When a line contains the string "left", it counts once; give the total of such lines in the entries below and nothing else.
(THE INPUT begins)
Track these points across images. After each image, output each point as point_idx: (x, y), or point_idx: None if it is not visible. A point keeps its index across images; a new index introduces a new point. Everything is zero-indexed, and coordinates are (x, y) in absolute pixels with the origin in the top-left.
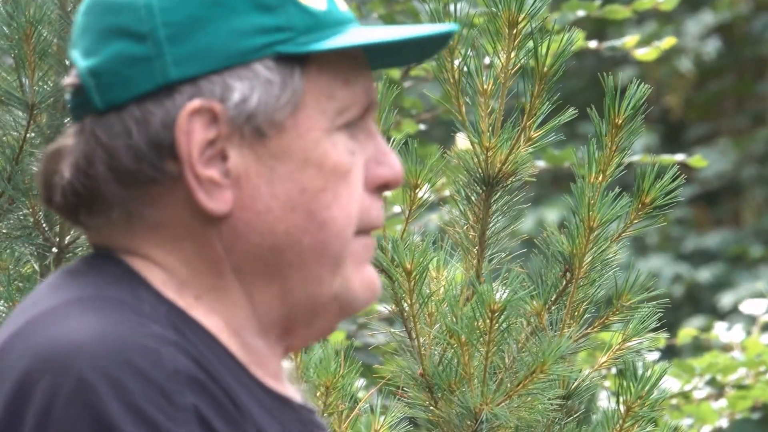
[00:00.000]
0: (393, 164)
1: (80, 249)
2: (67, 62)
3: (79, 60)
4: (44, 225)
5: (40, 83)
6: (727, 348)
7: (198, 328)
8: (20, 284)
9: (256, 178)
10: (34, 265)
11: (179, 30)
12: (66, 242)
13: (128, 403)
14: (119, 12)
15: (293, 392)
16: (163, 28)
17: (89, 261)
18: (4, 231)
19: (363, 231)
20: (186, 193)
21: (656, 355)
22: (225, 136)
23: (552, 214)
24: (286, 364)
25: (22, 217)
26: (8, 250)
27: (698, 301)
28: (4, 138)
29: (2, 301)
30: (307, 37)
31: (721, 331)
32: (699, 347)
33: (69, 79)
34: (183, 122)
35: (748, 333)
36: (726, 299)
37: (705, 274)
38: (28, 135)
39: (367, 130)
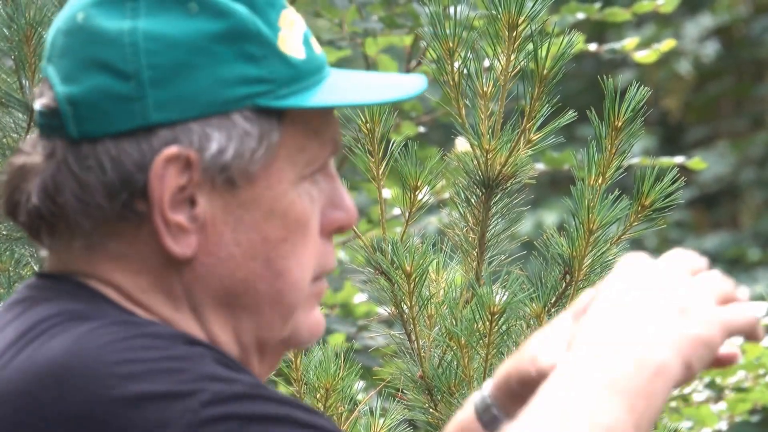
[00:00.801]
0: (348, 208)
1: None
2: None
3: (57, 83)
4: None
5: (40, 85)
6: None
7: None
8: (20, 286)
9: (221, 225)
10: (34, 267)
11: (164, 74)
12: None
13: (139, 371)
14: (104, 45)
15: None
16: (148, 70)
17: (41, 284)
18: (4, 233)
19: (317, 276)
20: (151, 232)
21: None
22: (196, 183)
23: (550, 217)
24: None
25: None
26: (8, 252)
27: None
28: (4, 140)
29: (2, 303)
30: (287, 89)
31: None
32: None
33: (43, 99)
34: (158, 167)
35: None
36: None
37: None
38: (28, 137)
39: (327, 173)
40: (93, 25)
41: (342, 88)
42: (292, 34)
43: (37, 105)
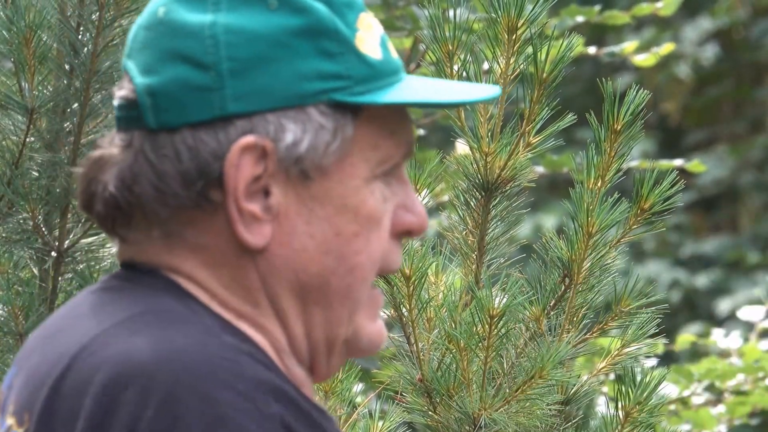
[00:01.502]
0: (420, 213)
1: (79, 253)
2: (77, 82)
3: (137, 75)
4: (43, 229)
5: (40, 87)
6: (724, 354)
7: (252, 342)
8: (19, 288)
9: (295, 216)
10: (33, 269)
11: (243, 66)
12: (65, 246)
13: (217, 416)
14: (184, 37)
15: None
16: (227, 62)
17: (130, 276)
18: (3, 235)
19: (381, 276)
20: (226, 221)
21: (654, 361)
22: (271, 173)
23: (549, 220)
24: None
25: (21, 221)
26: (7, 254)
27: (696, 307)
28: (4, 142)
29: (1, 306)
30: (363, 86)
31: (718, 337)
32: (697, 353)
33: (121, 92)
34: (234, 156)
35: (746, 339)
36: (723, 305)
37: (702, 280)
38: (27, 139)
39: (400, 176)
40: (174, 18)
41: (416, 89)
42: (370, 36)
43: (116, 98)
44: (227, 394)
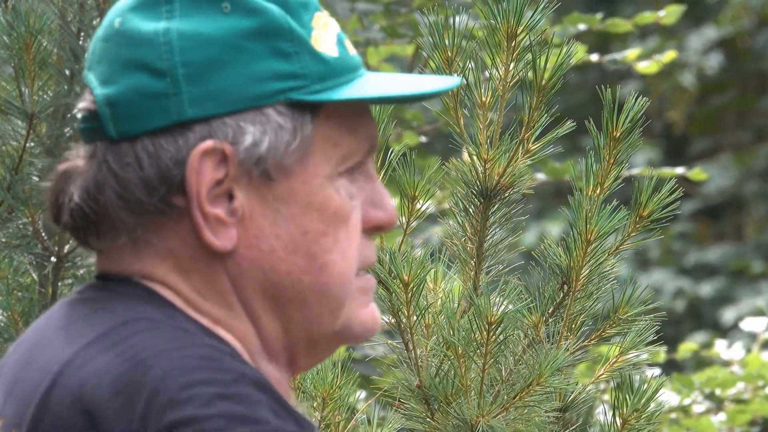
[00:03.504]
0: (388, 207)
1: (79, 258)
2: (78, 87)
3: (96, 86)
4: (43, 234)
5: (40, 93)
6: (727, 363)
7: (230, 345)
8: (19, 294)
9: (260, 218)
10: (33, 274)
11: (198, 71)
12: (65, 251)
13: (204, 400)
14: (140, 46)
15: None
16: (183, 67)
17: (106, 285)
18: (3, 240)
19: (363, 269)
20: (191, 226)
21: (657, 370)
22: (233, 177)
23: (554, 228)
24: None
25: (21, 227)
26: (7, 260)
27: (700, 316)
28: (4, 148)
29: (1, 311)
30: (321, 84)
31: (722, 348)
32: (701, 362)
33: (83, 104)
34: (194, 161)
35: (749, 350)
36: (728, 314)
37: (707, 289)
38: (27, 145)
39: (366, 172)
40: (129, 28)
41: (374, 85)
42: (326, 34)
43: (78, 111)
44: (212, 386)
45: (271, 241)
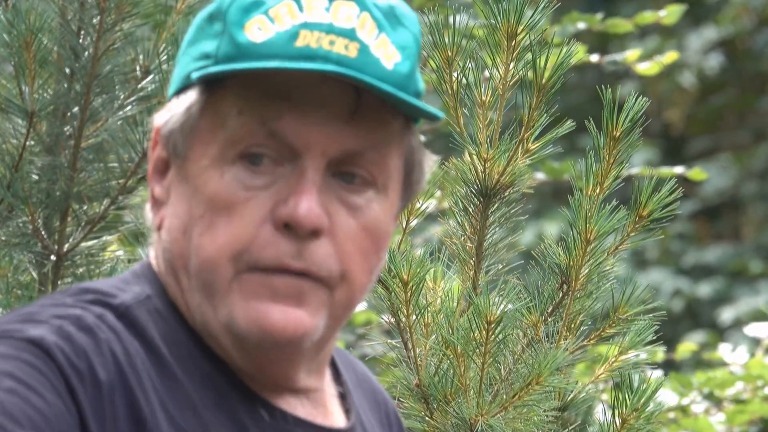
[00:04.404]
0: (294, 205)
1: (78, 257)
2: (77, 85)
3: None
4: (43, 233)
5: (40, 91)
6: (726, 363)
7: (169, 320)
8: (19, 292)
9: (173, 197)
10: (33, 272)
11: (181, 51)
12: (65, 250)
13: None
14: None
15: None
16: (182, 47)
17: None
18: (3, 238)
19: (255, 267)
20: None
21: (659, 371)
22: (165, 156)
23: (552, 228)
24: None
25: (21, 225)
26: (7, 258)
27: (698, 316)
28: (4, 146)
29: (1, 309)
30: (222, 65)
31: (725, 352)
32: (701, 363)
33: None
34: (152, 138)
35: (752, 354)
36: (726, 314)
37: (705, 289)
38: (27, 143)
39: (298, 171)
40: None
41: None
42: (279, 22)
43: None
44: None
45: (172, 221)
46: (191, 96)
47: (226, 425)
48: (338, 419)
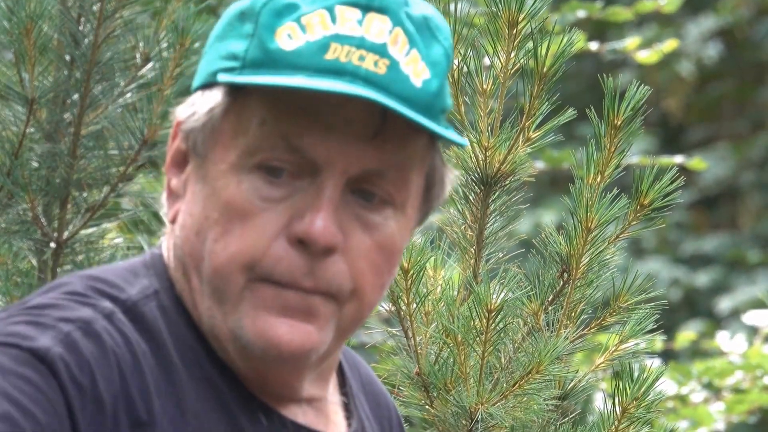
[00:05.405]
0: (309, 222)
1: (78, 244)
2: (78, 73)
3: None
4: (43, 220)
5: (40, 78)
6: (724, 353)
7: (175, 318)
8: (18, 279)
9: (189, 194)
10: (32, 260)
11: (207, 46)
12: (64, 237)
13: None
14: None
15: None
16: (208, 43)
17: None
18: (2, 226)
19: (268, 279)
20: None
21: (659, 360)
22: (186, 150)
23: (549, 216)
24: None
25: (20, 212)
26: (6, 245)
27: (695, 305)
28: (4, 133)
29: (0, 296)
30: (250, 70)
31: (723, 340)
32: (698, 352)
33: None
34: (173, 130)
35: (750, 343)
36: (723, 304)
37: (703, 278)
38: (27, 130)
39: (316, 187)
40: None
41: (296, 80)
42: (309, 31)
43: None
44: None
45: (185, 218)
46: (215, 96)
47: (225, 431)
48: (340, 428)
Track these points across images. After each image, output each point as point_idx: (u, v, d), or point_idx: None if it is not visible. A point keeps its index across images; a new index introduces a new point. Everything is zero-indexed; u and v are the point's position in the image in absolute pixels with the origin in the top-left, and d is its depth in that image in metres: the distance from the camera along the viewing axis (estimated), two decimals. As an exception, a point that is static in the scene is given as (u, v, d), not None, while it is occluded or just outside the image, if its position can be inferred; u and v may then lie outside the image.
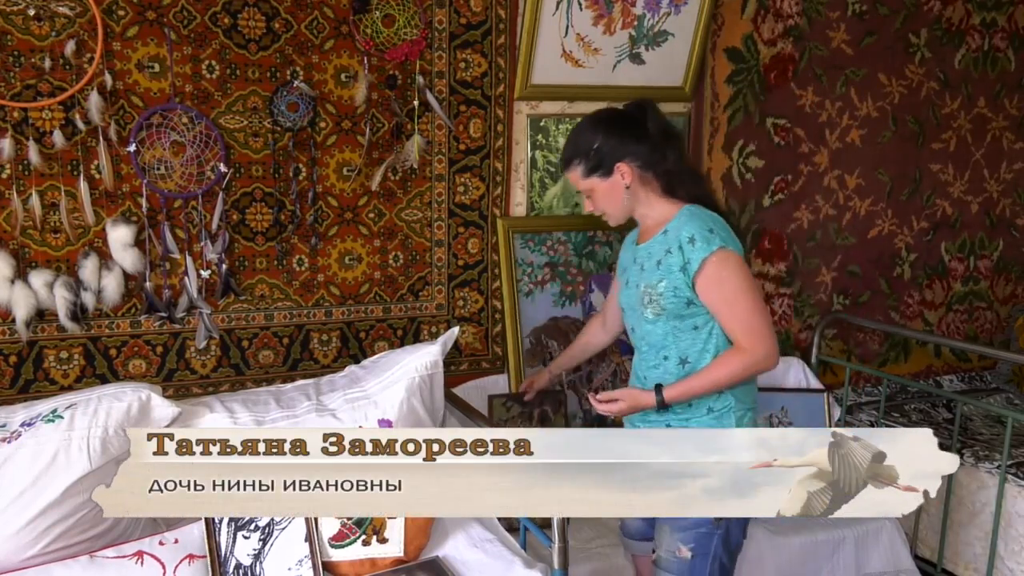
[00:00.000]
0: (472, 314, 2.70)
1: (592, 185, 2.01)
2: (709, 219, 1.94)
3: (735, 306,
(THE INPUT ends)
● ANSWER SECTION
2